Records provided:
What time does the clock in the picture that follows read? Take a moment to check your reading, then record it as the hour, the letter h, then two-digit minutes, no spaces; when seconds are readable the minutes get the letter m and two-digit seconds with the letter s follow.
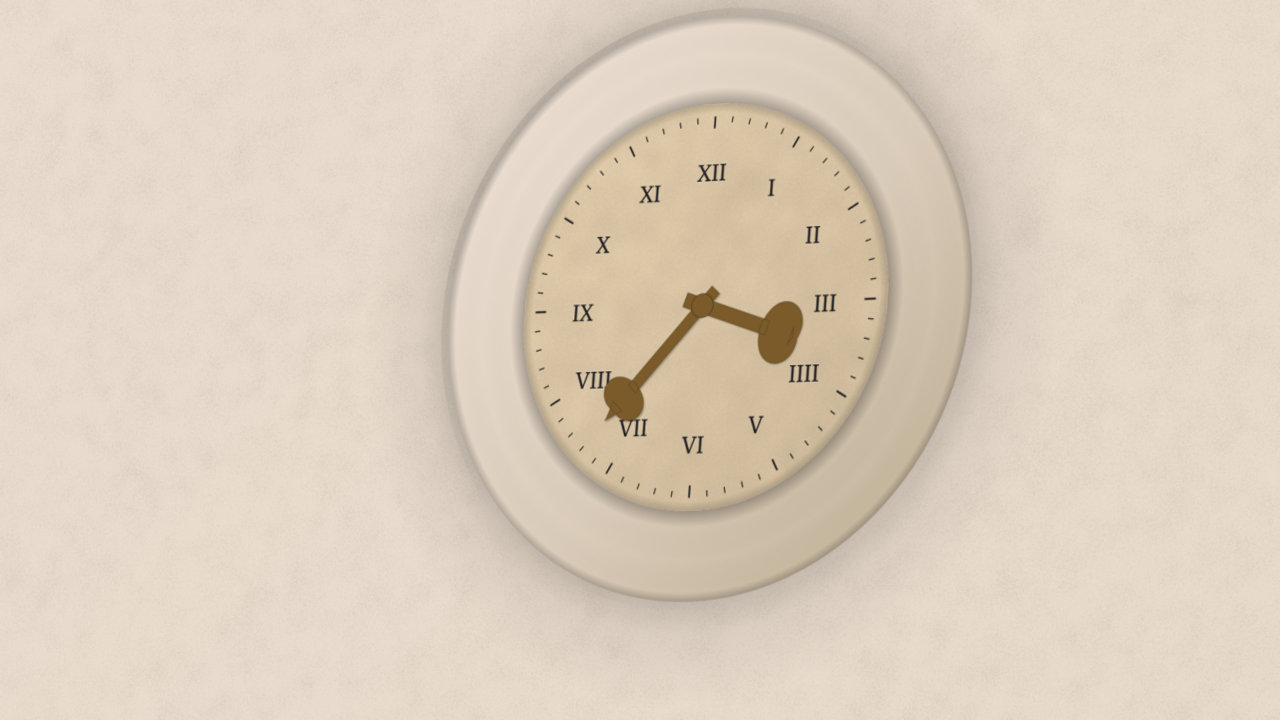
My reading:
3h37
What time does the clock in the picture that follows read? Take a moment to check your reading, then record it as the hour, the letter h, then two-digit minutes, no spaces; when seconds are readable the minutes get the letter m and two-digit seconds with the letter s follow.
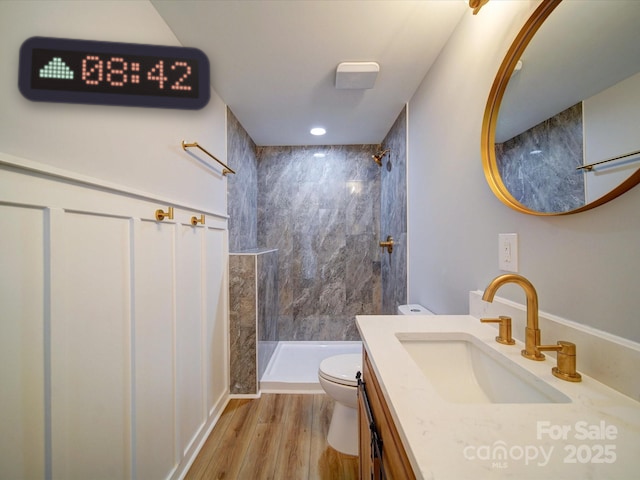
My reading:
8h42
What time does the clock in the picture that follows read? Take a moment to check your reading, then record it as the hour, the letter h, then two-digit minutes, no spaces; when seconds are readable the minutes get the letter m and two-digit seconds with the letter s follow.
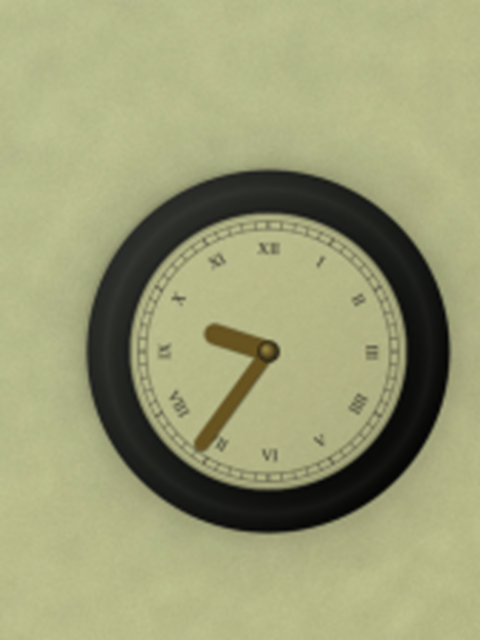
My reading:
9h36
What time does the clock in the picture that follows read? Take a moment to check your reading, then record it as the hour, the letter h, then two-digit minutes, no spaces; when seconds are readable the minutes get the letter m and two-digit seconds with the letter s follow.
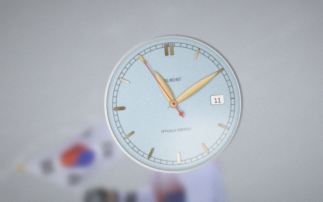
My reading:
11h09m55s
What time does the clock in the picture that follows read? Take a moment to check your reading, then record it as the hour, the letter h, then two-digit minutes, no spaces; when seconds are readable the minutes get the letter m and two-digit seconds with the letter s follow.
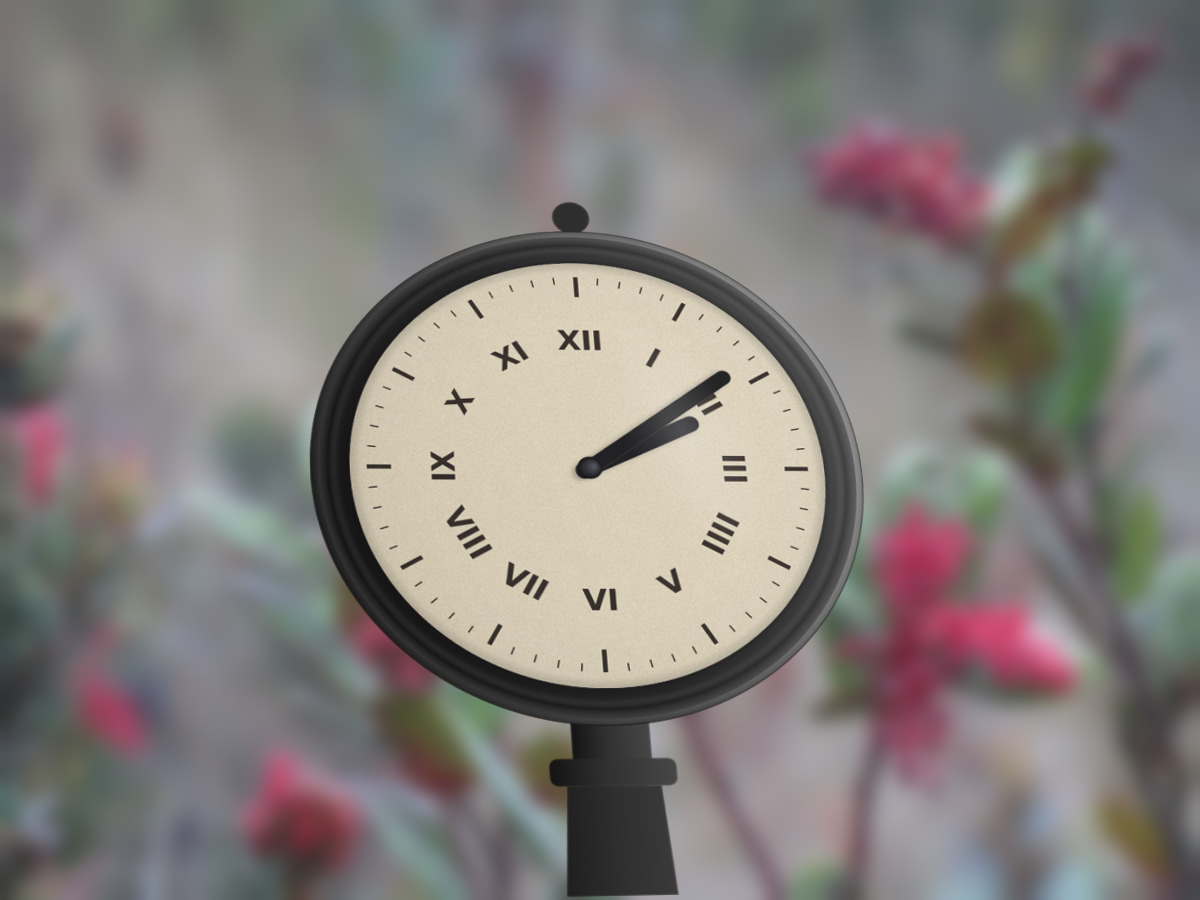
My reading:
2h09
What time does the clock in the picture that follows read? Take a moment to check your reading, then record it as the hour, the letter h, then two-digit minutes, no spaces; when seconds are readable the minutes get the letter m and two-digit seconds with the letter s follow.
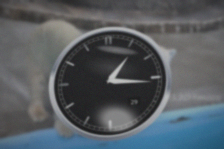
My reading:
1h16
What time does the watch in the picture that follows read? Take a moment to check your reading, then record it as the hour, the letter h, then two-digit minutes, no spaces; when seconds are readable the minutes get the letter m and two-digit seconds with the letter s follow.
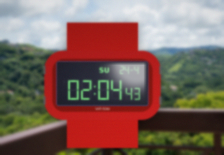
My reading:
2h04m43s
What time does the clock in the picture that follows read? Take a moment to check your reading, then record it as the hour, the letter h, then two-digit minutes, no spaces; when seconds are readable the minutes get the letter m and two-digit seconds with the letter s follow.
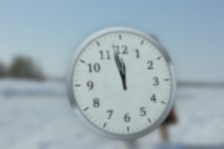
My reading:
11h58
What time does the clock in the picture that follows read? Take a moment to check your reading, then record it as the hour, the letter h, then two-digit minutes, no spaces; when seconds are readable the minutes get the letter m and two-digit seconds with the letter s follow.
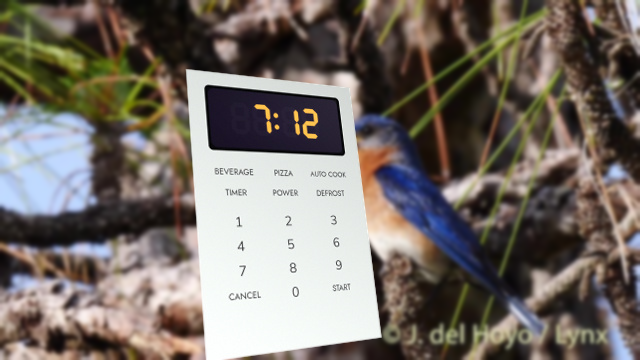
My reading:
7h12
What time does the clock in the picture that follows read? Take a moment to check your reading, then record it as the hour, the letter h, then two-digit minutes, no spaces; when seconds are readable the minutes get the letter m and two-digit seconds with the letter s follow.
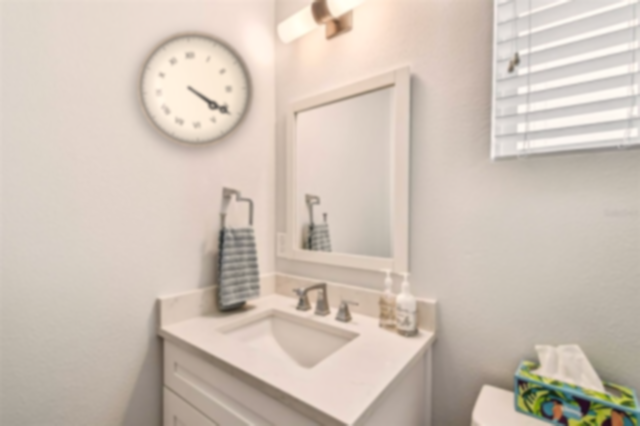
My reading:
4h21
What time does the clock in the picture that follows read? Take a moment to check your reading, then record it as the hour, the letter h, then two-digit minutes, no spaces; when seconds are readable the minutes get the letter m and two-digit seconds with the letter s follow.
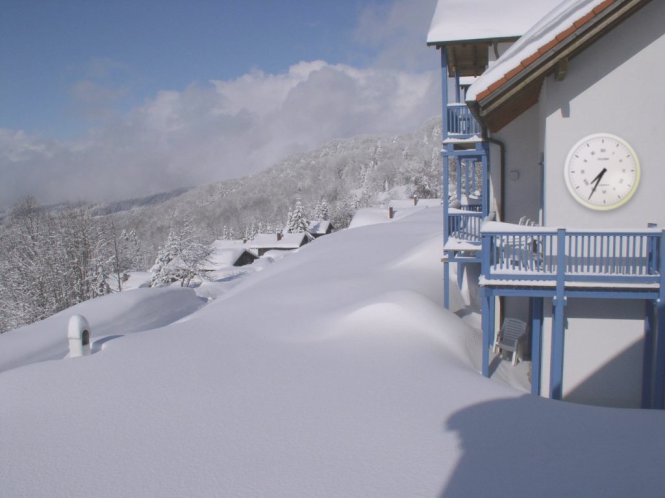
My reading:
7h35
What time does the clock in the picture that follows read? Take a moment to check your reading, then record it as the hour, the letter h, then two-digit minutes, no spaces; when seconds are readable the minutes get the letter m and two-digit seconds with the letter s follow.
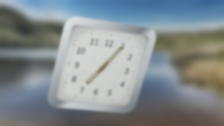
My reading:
7h05
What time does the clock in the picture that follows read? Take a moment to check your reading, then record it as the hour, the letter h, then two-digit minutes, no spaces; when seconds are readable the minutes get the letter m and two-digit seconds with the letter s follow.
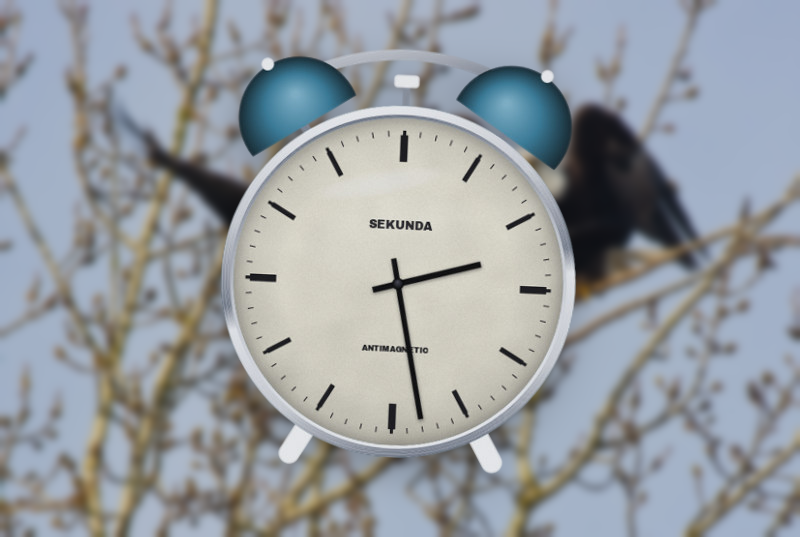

Prompt: State how many lines in the data above contain the word "watch". Reply with the number alone.

Solution for this exercise: 1